TEXT SHOWN:

* * * * *

The Kavanaugh battle is now a struggle for our national soul. Will we become the kind of society that permits reckless smears to destroy lives? Will we allow partisans to suspend the basic rules of fairness to savage their chosen enemies?
If so, no one could blame good people for declining to subject themselves to the resulting meat grinder. Public scrutiny has always invited a harsh light, but even the marauding Senator Kennedy never showed a knack for the kind of bottom-feeding escapade we’ve witnessed ever since Dr. Christine Blasey Ford’s charges went under the microscope.
That examination has revealed nothing in the form of evidence to support her claim. Meanwhile, we’ve been subjected to assaults on propriety and logic. Senators have suggested that he has the responsibility to disprove her story of a sexual assault that is seared into her crystalline memory, even though she has no idea where the party was, how she got there or how she got home.
Dr. Ford has been treated with substantial respect, if not outright kid gloves. Even the staunchest doubters of her story leave open the greatest likelihood—that she was indeed assaulted, but not by Brett Kavanaugh. There is sizeable and appropriate skepticism for her story as she tells it, but ample empathy for her nonetheless, based on a wide variety of possibilities when memories are revived after the passage of decades. Her story may not go down as the tale that sank a Supreme Court Justice, but no matter how this week plays out, her days will soon fill with speaking engagements and book deals.
But what of Judge Kavanaugh? If he survives this onslaught, he will reach the Supreme Court. If not, he will forever be remembered as the judge with a glowing reputation, admired in personal and professional circles, who took a bullet from a mob hell-bent on ruining him. He will not deserve to be stained, but we will, for letting it happen.
God help any Republican who votes against him, whether the preening Jeff Flake or the women who have held him hostage for weeks, Susan Collins and Lisa Murkowski. If womanhood or pro-choice leanings or Trump hatred or any combination thereof compel them to take up sides with the sinister forces aligned against this good man, memories will be long among Americans who will view their votes as a betrayal for the ages.
Supreme Court nominations are a familiar arena for passionate arguments about politics and the law. The rabble that has taken aim at Brett Kavanaugh has ramped up the stakes to a historic height.
They cannot win. There are other Supreme Court candidates, but we do not have another country. In the only nation we have, rules must matter. Values must matter. Basic behavioral norms matter. Future nominees will face the sharp attacks that have become the norm, but this grotesque circus can never be normalized. The people who have done this to Kavanaugh must taste the bitter sting of both defeat and public revulsion.
We get the government that we elect, and we create the society we deserve. The future will be filled with Supreme Court justices named by presidents of both parties. But at this moment in history, let every prayer be lifted for the Kavanaugh confirmation. Another worthy justice can be named if he is discarded, but we will not be able to reclaim our basic dignity.

* * * * *

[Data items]
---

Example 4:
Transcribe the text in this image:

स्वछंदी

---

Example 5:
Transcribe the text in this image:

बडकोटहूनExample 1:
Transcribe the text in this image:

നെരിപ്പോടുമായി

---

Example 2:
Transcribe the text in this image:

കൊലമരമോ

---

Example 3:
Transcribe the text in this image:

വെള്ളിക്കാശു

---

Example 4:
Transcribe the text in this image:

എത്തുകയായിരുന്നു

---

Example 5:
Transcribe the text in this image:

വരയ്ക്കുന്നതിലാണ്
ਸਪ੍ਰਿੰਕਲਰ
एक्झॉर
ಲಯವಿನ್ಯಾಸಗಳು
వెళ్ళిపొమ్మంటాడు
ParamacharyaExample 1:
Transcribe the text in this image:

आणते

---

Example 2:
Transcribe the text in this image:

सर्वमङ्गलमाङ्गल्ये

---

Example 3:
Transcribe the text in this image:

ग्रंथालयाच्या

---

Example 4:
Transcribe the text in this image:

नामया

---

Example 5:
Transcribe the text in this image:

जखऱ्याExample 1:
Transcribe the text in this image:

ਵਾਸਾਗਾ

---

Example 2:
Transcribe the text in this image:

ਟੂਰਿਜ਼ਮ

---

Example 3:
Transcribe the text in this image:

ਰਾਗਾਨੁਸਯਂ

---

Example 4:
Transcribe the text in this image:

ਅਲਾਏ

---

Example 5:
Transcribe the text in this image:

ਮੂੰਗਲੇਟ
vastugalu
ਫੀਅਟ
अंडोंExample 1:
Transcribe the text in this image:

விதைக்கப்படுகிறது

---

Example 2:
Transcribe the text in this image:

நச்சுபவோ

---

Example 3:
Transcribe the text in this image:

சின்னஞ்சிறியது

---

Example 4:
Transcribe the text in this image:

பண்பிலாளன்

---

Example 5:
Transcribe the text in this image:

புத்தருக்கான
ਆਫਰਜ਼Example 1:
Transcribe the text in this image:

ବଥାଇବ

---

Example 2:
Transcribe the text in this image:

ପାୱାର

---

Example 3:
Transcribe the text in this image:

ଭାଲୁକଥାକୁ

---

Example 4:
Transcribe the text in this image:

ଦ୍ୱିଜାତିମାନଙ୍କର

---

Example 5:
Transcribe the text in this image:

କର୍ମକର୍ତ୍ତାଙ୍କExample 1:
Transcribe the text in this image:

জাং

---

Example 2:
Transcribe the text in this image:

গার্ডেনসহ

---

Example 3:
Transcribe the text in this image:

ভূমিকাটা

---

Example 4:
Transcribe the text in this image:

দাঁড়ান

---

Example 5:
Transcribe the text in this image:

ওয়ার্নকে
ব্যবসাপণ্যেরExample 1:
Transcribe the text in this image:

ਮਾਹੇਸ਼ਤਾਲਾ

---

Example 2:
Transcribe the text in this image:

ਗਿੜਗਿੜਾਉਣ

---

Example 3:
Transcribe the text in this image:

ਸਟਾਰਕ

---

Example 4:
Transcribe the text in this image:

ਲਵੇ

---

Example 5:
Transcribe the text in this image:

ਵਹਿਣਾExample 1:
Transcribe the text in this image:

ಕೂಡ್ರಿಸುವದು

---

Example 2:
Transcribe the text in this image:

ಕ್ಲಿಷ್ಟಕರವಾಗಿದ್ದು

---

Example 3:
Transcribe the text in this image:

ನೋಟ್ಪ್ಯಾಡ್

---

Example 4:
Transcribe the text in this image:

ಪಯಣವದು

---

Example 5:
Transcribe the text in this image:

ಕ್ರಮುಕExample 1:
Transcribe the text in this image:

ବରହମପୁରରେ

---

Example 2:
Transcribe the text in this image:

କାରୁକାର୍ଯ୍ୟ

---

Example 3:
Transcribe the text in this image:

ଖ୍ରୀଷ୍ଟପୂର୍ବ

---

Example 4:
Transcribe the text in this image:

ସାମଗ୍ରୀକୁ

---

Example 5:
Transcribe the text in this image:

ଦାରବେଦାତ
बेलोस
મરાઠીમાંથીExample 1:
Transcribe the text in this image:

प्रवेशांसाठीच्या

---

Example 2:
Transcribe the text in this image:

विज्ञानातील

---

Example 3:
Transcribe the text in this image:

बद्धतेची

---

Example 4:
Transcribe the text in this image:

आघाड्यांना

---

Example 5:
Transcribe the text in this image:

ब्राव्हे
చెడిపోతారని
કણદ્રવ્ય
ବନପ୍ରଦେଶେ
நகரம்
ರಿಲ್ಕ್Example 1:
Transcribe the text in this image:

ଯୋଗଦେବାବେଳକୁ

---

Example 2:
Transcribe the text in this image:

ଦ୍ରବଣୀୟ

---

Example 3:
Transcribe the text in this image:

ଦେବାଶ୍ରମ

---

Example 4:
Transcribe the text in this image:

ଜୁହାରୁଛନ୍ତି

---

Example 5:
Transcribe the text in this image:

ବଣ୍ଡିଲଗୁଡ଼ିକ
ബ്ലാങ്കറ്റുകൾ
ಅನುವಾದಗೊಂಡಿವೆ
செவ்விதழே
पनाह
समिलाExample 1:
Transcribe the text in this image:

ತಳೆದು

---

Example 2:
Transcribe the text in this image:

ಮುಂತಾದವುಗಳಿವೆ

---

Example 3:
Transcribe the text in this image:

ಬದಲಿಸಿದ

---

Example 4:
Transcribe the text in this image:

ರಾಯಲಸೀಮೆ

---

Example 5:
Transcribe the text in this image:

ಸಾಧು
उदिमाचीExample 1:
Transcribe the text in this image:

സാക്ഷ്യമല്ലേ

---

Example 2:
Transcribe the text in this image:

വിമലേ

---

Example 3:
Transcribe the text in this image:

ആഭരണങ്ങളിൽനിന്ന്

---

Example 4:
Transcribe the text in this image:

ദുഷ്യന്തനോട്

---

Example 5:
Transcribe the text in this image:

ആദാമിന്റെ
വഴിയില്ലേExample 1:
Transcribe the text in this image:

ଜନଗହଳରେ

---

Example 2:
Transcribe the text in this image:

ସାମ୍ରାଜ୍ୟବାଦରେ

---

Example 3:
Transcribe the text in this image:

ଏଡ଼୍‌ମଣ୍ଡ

* * * * *

REQUIRED WORK:
A. According to the Kavanaugh piece, what three things does Dr. Ford have no idea about?
B. Rewrite the Kavanaugh piece starting with "If so, no one" and going on through "under the microscope.", putting "episode" in place of "escapade".
C. Name every person mentioned by name in the Kavanaugh piece.

PROBLEM SOLUTIONS:
A. Where the party was, how she got there, and how she got home.

B.
If so, no one could blame good people for declining to subject themselves to the resulting meat grinder. Public scrutiny has always invited a harsh light, but even the marauding Senator Kennedy never showed a knack for the kind of bottom-feeding episode we’ve witnessed ever since Dr. Christine Blasey Ford’s charges went under the microscope.

C. Brett Kavanaugh, Senator Kennedy, Christine Blasey Ford, Jeff Flake, Susan Collins, Lisa Murkowski, Trump